The issue is occurring more frequently. Are you still allowed to listen to the operas of Wagner, who made anti-Semitic statements? Are you still allowed to watch movies by Woody Allen now that his adopted daughter has accused him of sexual abuse? The movies and TV shows of Kevin Spacey, the songs of R. Kelly; all art with a nasty taste to it because of the artist’s behavior.

One can well imagine that people are not in the mood to listen to Jackson’s voice right now. Normally, that feeling of aversion wears off after a while and most of us go on to enjoy the music we like. Caravaggio killed someone 400 years ago.

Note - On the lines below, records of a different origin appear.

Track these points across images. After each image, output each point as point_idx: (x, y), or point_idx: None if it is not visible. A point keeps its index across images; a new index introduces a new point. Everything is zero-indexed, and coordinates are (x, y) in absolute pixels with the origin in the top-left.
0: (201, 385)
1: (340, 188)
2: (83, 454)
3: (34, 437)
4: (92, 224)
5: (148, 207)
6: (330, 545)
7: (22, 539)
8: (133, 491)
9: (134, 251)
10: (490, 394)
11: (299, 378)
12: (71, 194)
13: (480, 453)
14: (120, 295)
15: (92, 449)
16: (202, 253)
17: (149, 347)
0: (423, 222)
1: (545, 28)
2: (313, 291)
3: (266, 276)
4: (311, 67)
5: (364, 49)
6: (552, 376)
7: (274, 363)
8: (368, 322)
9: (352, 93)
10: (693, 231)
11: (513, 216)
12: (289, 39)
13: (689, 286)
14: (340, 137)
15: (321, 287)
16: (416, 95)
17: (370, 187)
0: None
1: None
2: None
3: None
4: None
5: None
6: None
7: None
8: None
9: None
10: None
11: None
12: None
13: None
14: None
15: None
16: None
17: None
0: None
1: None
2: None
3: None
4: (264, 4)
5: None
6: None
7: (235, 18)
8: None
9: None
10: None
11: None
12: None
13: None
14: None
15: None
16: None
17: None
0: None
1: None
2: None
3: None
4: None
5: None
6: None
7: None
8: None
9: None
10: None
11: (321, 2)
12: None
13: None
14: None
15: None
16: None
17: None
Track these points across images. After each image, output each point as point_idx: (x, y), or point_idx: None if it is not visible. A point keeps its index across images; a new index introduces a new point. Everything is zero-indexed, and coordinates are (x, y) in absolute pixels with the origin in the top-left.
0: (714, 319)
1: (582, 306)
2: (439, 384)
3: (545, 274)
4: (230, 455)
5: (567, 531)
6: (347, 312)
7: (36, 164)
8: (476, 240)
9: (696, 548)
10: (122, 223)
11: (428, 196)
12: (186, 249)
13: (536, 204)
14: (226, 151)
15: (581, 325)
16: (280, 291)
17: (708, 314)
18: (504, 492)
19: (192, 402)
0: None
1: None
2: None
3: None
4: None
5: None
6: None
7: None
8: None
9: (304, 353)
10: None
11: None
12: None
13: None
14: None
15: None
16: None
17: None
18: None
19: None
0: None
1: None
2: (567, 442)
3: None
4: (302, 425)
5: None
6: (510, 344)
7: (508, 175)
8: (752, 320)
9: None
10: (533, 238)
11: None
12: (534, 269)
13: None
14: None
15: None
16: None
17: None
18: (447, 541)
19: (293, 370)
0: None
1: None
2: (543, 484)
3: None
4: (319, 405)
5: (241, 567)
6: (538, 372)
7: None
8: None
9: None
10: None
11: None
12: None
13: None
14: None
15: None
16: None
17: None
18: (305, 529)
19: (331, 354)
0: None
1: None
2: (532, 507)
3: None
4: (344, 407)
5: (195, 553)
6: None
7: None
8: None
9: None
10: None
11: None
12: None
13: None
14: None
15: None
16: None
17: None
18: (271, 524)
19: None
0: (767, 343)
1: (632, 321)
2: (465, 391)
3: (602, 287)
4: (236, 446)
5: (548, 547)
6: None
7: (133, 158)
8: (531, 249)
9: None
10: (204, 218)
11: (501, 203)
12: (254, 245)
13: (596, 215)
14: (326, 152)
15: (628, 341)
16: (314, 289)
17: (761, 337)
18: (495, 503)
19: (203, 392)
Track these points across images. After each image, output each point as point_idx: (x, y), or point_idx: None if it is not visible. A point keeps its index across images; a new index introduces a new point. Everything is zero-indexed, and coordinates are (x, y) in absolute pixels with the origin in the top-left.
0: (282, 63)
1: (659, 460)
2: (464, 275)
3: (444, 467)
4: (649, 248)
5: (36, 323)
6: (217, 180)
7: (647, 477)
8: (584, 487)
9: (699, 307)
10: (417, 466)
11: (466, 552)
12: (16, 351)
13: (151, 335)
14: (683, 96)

That has not been a reason to boycott his paintings for a long time now. Is that a bad thing?


No, the life of the artist should not influence the opinion about a work of art. A piece is not better, more beautiful, more interesting if it has been created by a better person, and vice versa. By appreciating Jackson’s music and by listening to it, we do not judge the child abuse that has or has not taken place. It would not benefit a single abused child if we were to stop listening to this music. Banning Jackson’s music from our record collection would, therefore, be only a symbolic gesture.

It is difficult, however, because by enjoying the art, we let the artist’s cash register ring. A radio station pays an artist for playing his or her music, and as such, helps to sustain the artist’s imperium. By playing the music, stations also contribute to restoring the artist’s credibility. Playing the music at home via Spotify supports the artist financially as well, although it only concerns a small amount of money each time.

Jackson cannot be hit financially now by boycotting his music after he has died. There are currently other artists behind bars for crimes of violence and drugs. It would be more meaningful not to play their music anymore.